Jawahir “JJ” Roble is so dedicated to her career as a football referee she has “cut down” on her consumption of chicken nuggets in favour of “good food, like avocados.” It is, apparently, a hardship for the 26-year-old. It is this type of sacrifice which epitomises Roble’s journey to become Britain’s first female, hijab-wearing football referee.
Roble trains seven days a week, splitting her time between jogging, weightlifting and running fitness classes for local women. She also spends hours reviewing football matches and studying how the referees position themselves, stay alert and control the game.
At the moment she is refereeing at a semi-professional level, but her sights are set on the upper echelons of British football. “I want to go to the top,” explains Somali-born Roble. “I want to referee in the Women’s Super League (WSL) or the Men’s English Premier League one day.”
Her clear-cut career goals and determined attitude could easily deceive, but her journey into the male-dominated world of British football has been much more difficult than it seems. Until recently, for example, Roble’s parents held strictly conservative cultural views and thought that, as a hijabi Muslim girl, she should not be playing football.
“My parents were embarrassed”, she tells me. “They couldn’t understand why their daughter wanted to play football because they thought it was a men’s sport. They kept saying how they wanted me to stay at home and be a ‘normal’ girl.”
Roble believes that her parents thought, and maybe hoped, that she would grow out of football after the family moved to Britain in 2004; that once in London the overwhelming world of English football might frighten the Somali youngster. Or that the lack of black, Muslim or female representation in the sport might intimidate her.
However, she actually credits these factors with propelling her towards a career in football refereeing and insists that the current lack of representation does not worry her, but drives her forward. “It doesn’t worry me because I know I want to get more girls involved in playing, coaching and refereeing in football.”
She believes that this is important because lots of girls aged 15 and 16 can be lazy. “You have to go to them with open arms and make them feel important to the team otherwise they stop playing and it’s such a loss, because many are so good.”

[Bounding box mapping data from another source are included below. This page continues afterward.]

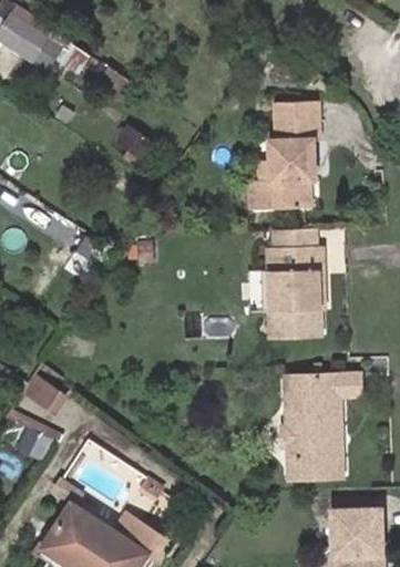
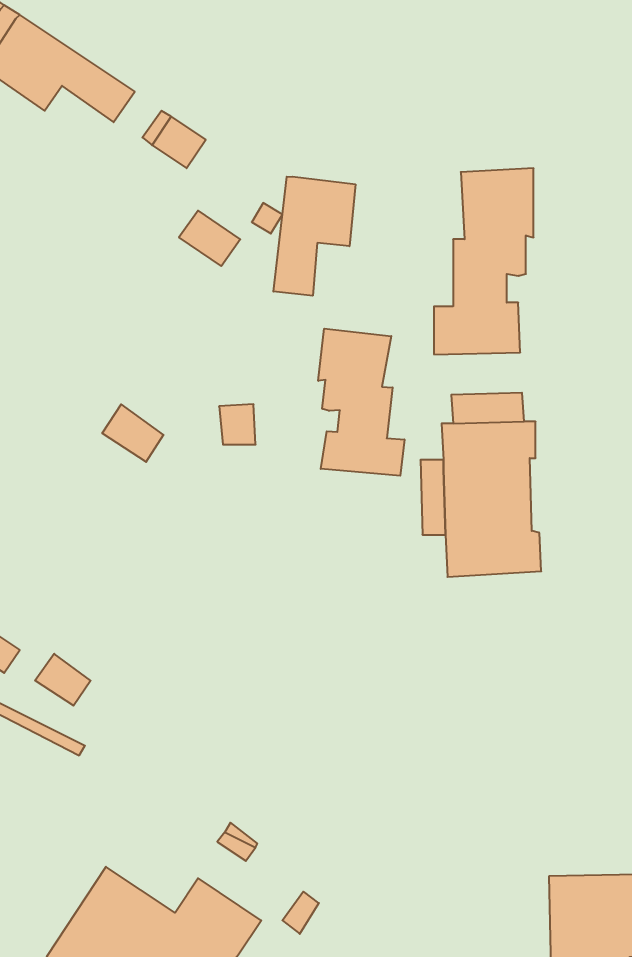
building: none -> [273,177,355,296]
building: none -> [318,329,404,476]
building: [278,373,360,480] -> none

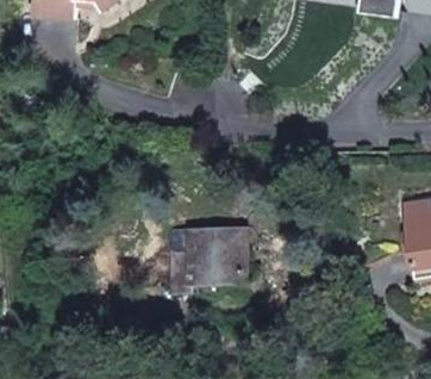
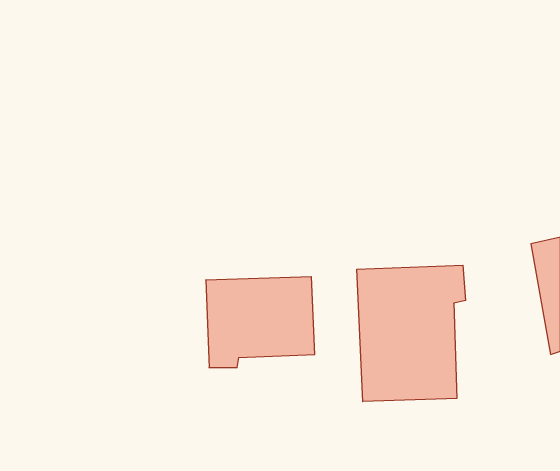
building: none -> [357,265,466,402]

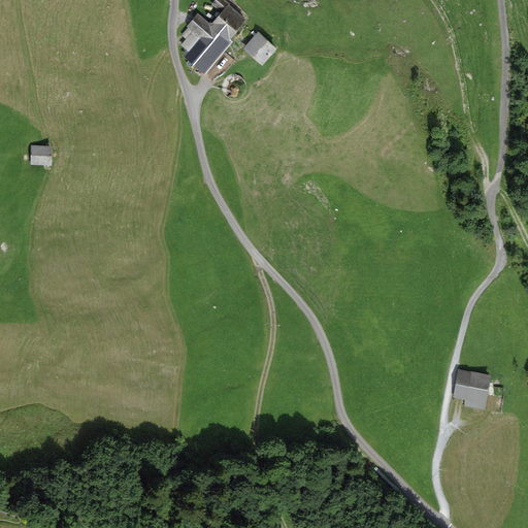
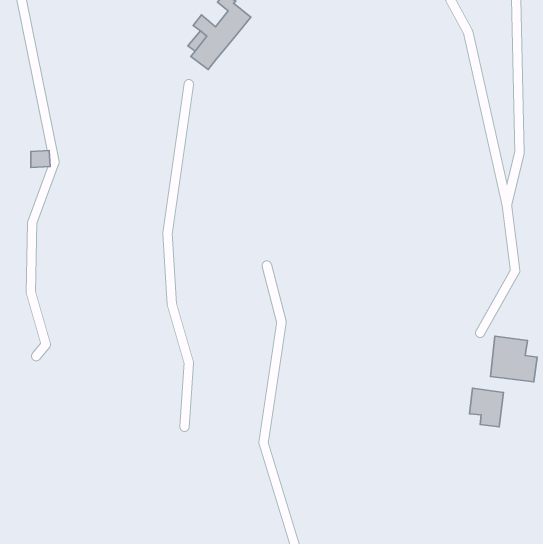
building: [242,32,270,60] -> none
building: none -> [490,336,537,382]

Running school sessions in London, Roble uses her own story to encourage girls to get involved with the sport and to keep playing after they turn 18. She lets them know that she fell in love with football as a youngster in Somalia. Football, she points out, was a conduit for communication with her London classmates when she was still unable to speak English fluently.
Roble was a self-declared rebellious teen who refused to give up when her parents tried to discourage her from playing football. She opted instead to deceive them and keep training.
“I remember telling my parents that I was having extra English lessons after school, when actually I was playing football… At one point, I felt like I was lying to them about everything. Football was the one thing in my life that my parents knew absolutely nothing about.”
Eventually, however, Roble’s parents discovered her deceit when the then-16 year old kept coming home late from school covered in mud and slightly sweaty. “I think they just sensed it. I was coming home late for no reason, looking like I’d been playing sport and the random excuses I was giving no longer made any sense.”
This landed her in hot water, and forced her to quit playing football. Disheartened but undeterred, however, she turned to coaching as “the only way to stay involved in football” and quickly qualified as a level 2 instructor. Months later, Roble was invited to referee a game for the first time and insists that she has never looked back.
Slowly but surely she has managed to earn the acceptance, respect and admiration of her friends and relatives, and is working on normalising the idea of Muslim women playing, coaching and refereeing football. “It’s all about the mindset. Once the parents accept the idea of girls doing sport, they start pushing their daughters to go for walks or to the gym, to do exercise.”
Jawahir Roble now runs a fitness class for her female neighbours, and believes that attitudes are changing. “I never had my parents’ support. I had to do everything on my own and it was hard. I couldn’t go home and tell them how my training session went, or if I scored any goals. Things have changed now. My parents and siblings are proud of me and they always ask how my game was and if I had to give out any yellow or red cards. I feel accepted and it’s so refreshing.”